Is there way to deserialize

JsonElemet

as field of

@Serializable

class? Example:

@Serializable
data class Test(
    val a: Int,
    val b: JsonElement
)

val test = JSON.parse(Test.serializer(), """{"a":1,"b":{"test":"test2"}}""")
println(test.toString())

This functionality was recently added but has not been released yet 😞

So, I’ll wait for the release. Thank you for information! I found temporary solution (not for production)
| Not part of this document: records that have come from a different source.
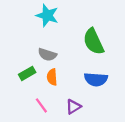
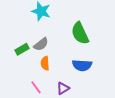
gray semicircle: (47, 55) -> (41, 44), turned -56
green rectangle: (27, 73) -> (22, 49), moved

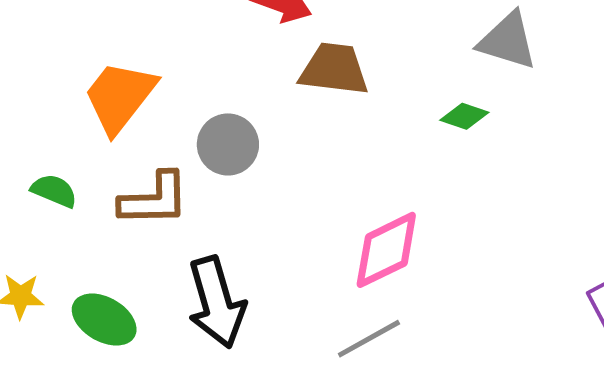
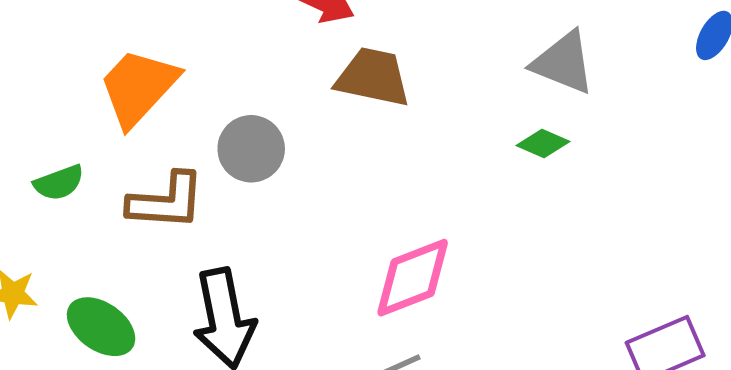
green diamond: (464, 116) -> (543, 144), moved
green semicircle: (54, 191) -> (59, 183), turned 132

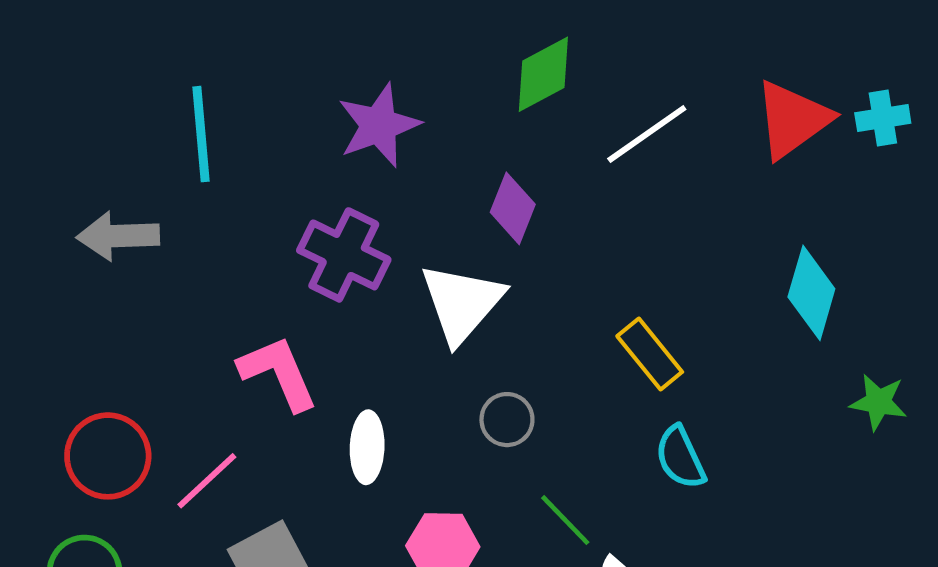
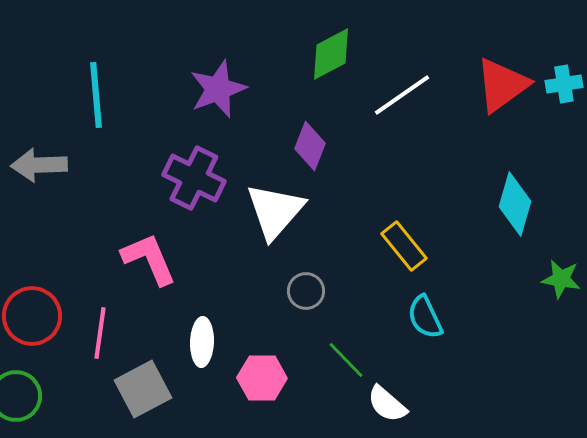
white ellipse: (367, 447) -> (202, 342), moved
pink line: (207, 481) -> (100, 333), turned -39

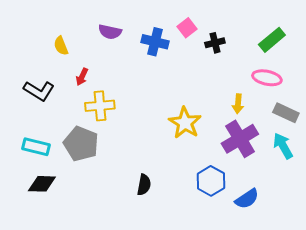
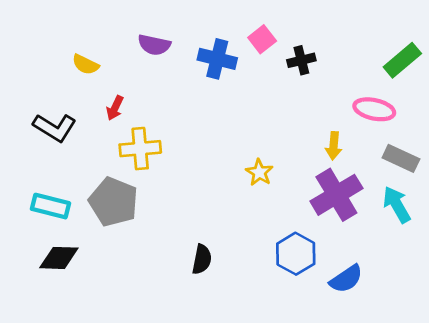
green rectangle: (272, 40) -> (402, 60), moved
yellow semicircle: (61, 46) -> (86, 64), turned -42
yellow star: (185, 123) -> (259, 172), size x0.6

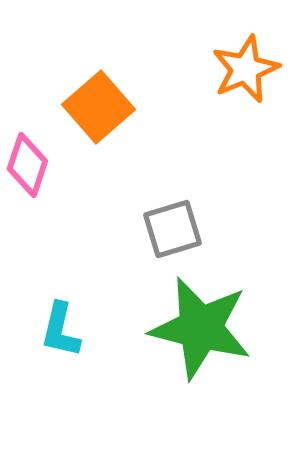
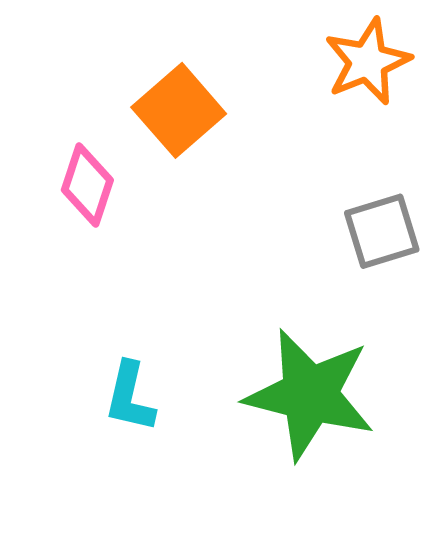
gray square: (172, 229) -> (382, 231), moved

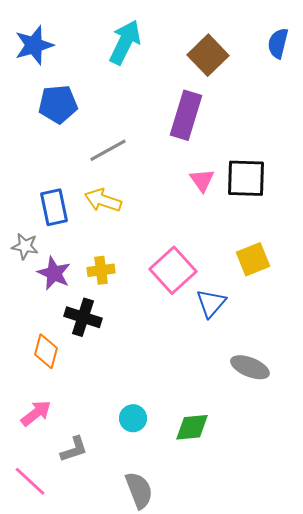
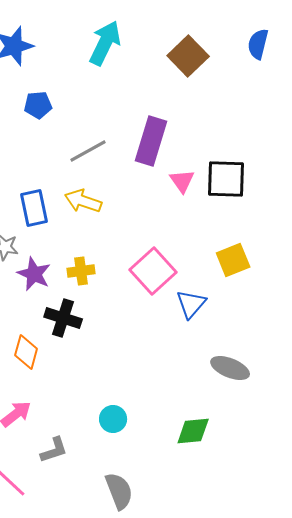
blue pentagon: (58, 104) -> (38, 105), size x0.7
purple rectangle: (186, 115) -> (151, 141), moved
green diamond: (192, 427) -> (193, 431), moved

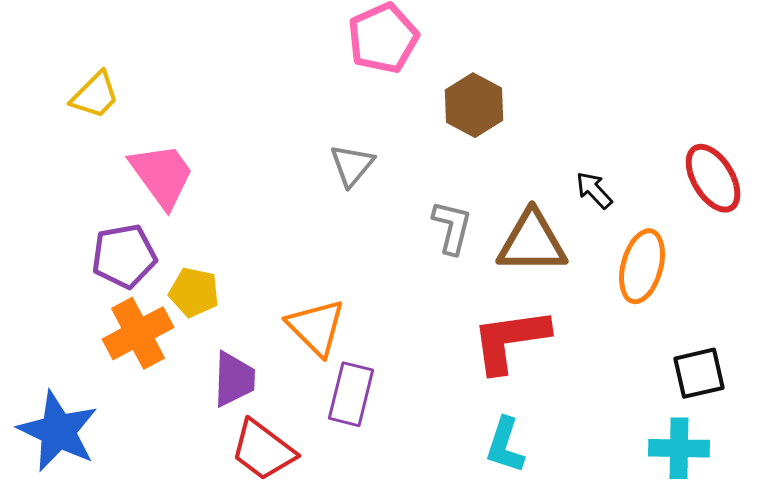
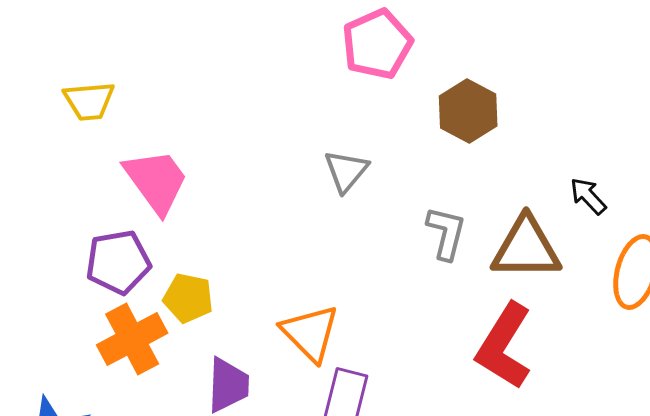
yellow trapezoid: (95, 95) -> (89, 101), turned 40
red L-shape: (510, 340) -> (504, 346), turned -50

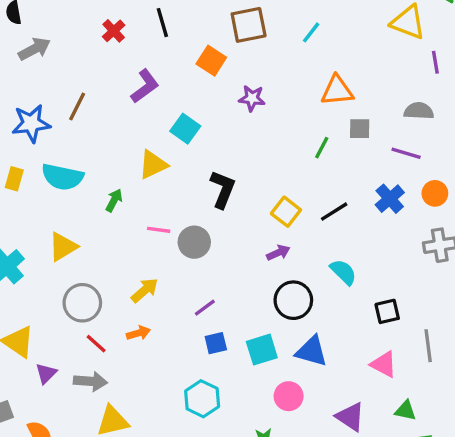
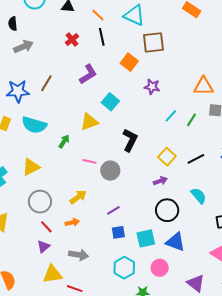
cyan line: (311, 32) -> (171, 116), moved
purple triangle: (46, 373) -> (43, 247), moved
gray arrow: (90, 381) -> (79, 255), moved
cyan hexagon: (202, 399) -> (124, 268), moved

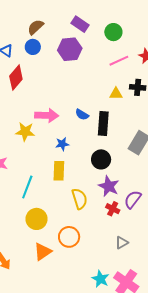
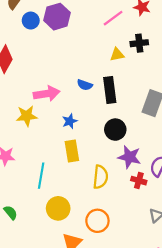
blue circle: (33, 47) -> (31, 21), moved
yellow semicircle: (79, 199) -> (100, 177), turned 35

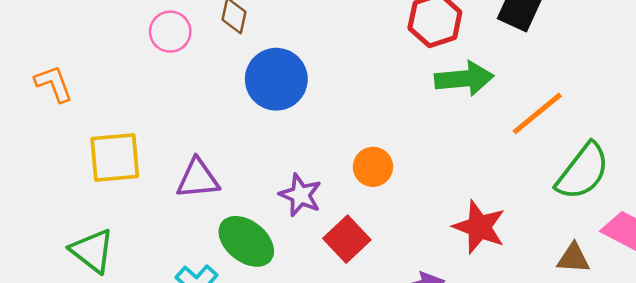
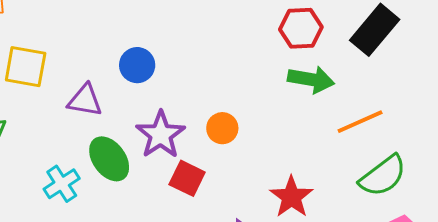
blue circle: (276, 79) -> (137, 65), moved, size x0.7
purple star: (300, 195) -> (161, 135), size x1.4
red square: (347, 239) -> (187, 178), turned -36

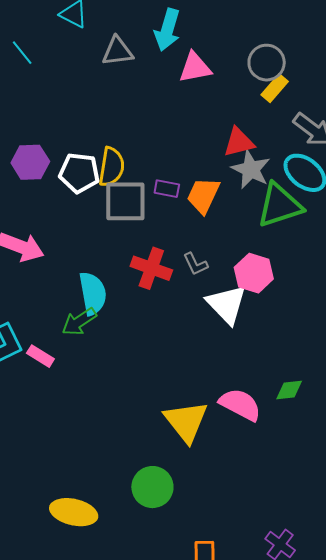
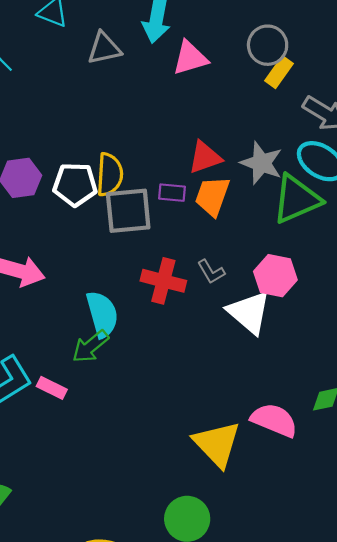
red triangle: (239, 142) -> (205, 157), moved

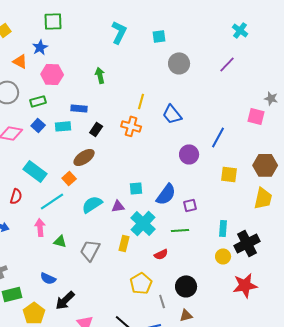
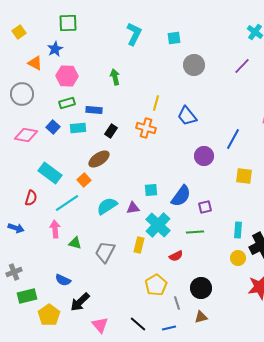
green rectangle: (38, 101) -> (67, 103), moved

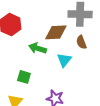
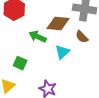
brown semicircle: (81, 42) -> (82, 37), turned -32

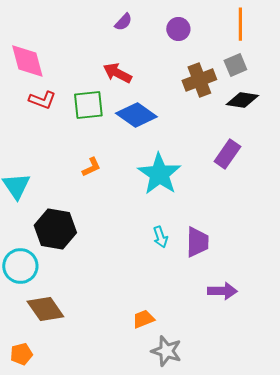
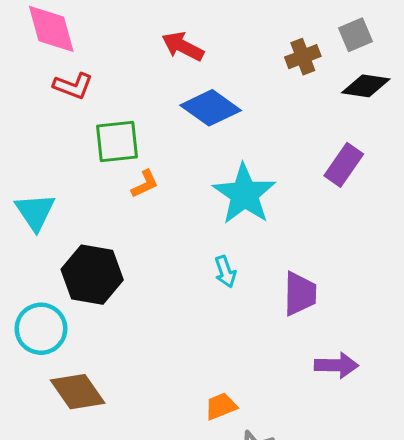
brown cross: (199, 80) -> (303, 57), size x0.7
green square: (88, 105) -> (117, 141), moved
cyan arrow: (160, 237) -> (225, 272), moved

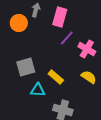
@Serializer(forClass = JsonElement::class)
object JsonElementSerializer : KSerializer<JsonElement> {
    override val descriptor: SerialDescriptor = StringDescriptor

    private val jsonInputW = JSON.JsonOutput::class.declaredMemberProperties
        .find { it.name == "w" }!!
        .also { it.isAccessible = true }
    private val jsonLiteralBody = JsonLiteral::class.declaredMemberProperties
        .find { it.name == "body" }!!
        .also { it.isAccessible = true }
    private var print: KFunction<*>? = null
    override fun serialize(output: Encoder, obj: JsonElement) {
        if (obj is JsonLiteral && jsonLiteralBody.get(obj) is String) {
            output.encodeString(obj.toString())
        } else {
            val composer = jsonInputW.get(output as JSON.JsonOutput)!!
            if (print == null) {
                print = composer::class.functions
                    .find { it.name == "print" && it.valueParameters.firstOrNull()?.type?.toString() == "kotlin.String" }!!
                    .also { it.isAccessible = true }
            }
            print!!.call(composer, obj.toString())
        }
    }

    private val jsonInputP = JSON.JsonInput::class.declaredMemberProperties
        .find { it.name == "p" }!!.also { it.isAccessible = true }
    private val jsonTreeParserConstructor = JsonTreeParser::class.constructors
        .find { it.parameters.first().name == "p" }!!
    override fun deserialize(input: Decoder) = run {
        val parser = jsonInputP.get(input as JSON.JsonInput)
        jsonTreeParserConstructor.call(parser).read()
    }
}